The regulatory interplay between plasmid-borne H-NS family protein and VirBR-like protein is conserved in IncX1, IncX2, and IncX3 plasmids. (A) Relative mRNA abundance of actX, virB6, and virD4 in BW25113/pQD419 (WT) and its derivates. Different letters indicate significant differences between strains, based on one way ANOVA with Tukey’s multiple comparison test. (B) Conjugation frequencies of IncX3 plasmid pQD419 in BW25113 (WT) and its derivates. ** for P< .01, *** for P< .001, ns for not significant, compared with “WT”, based on one way ANOVA with Dunnett’s multiple comparison test. (C) Fluorescence intensity of eGFP under the control of IncX1 T4SS promoter in the presence of H-NS^IncX1 or H-NS^IncX1 and VirBR^IncX1. ** for P< .01, *** for P< .001, **** for P< .0001, based on one way ANOVA with Tukey’s multiple comparison test. (D) Fluorescence intensity of eGFP under the control of IncX2 T4SS promoter in the presence of Sfx or Sfx and VirBR^IncX2. **** for P< .0001, ns for not significant, based on one way ANOVA with Tukey’s multiple comparison test. (E) Relative mRNA abundance of actX, tivB6, and cplX1 in BW25113/R6K (WT) and its derivates.

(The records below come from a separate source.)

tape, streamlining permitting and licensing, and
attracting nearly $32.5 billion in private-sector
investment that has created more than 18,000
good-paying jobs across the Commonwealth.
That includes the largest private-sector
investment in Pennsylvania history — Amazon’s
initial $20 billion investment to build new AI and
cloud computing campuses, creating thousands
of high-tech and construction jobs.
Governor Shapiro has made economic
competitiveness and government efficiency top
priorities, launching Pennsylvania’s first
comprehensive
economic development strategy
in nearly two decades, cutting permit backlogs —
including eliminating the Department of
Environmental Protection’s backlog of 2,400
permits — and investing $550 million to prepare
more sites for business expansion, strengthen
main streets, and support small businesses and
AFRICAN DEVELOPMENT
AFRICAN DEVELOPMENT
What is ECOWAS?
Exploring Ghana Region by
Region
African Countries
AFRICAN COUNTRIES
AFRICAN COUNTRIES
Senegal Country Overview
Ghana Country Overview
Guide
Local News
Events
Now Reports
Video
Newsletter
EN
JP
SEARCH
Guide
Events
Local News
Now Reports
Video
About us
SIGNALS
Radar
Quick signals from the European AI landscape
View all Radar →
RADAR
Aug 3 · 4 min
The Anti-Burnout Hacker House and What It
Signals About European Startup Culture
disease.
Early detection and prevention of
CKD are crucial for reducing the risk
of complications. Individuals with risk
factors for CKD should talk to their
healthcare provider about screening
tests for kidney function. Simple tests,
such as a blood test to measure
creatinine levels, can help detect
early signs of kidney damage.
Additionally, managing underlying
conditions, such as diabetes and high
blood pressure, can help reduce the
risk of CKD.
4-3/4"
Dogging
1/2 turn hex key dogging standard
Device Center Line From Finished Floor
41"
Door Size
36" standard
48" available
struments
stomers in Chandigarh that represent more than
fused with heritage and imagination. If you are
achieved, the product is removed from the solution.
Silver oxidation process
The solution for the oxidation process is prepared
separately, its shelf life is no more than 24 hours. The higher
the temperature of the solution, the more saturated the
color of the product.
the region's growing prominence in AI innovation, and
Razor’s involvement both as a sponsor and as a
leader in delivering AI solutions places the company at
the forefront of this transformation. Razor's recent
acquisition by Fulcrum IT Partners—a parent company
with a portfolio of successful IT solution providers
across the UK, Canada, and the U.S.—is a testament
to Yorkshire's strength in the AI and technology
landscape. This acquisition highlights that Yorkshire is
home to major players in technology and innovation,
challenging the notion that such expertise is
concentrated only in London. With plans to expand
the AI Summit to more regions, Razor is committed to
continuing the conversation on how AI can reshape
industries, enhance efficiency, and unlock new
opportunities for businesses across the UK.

Different letters indicate significant differences between strains, based on one way ANOVA with Tukey’s multiple comparison test. (F) Conjugation frequencies of IncX2 plasmid R6K in BW25113 (WT) and its derivates. ** for P< .01, *** for P< .001, ns for not significant, compared with “WT”, based on one way ANOVA with Dunnett’s multiple comparison test.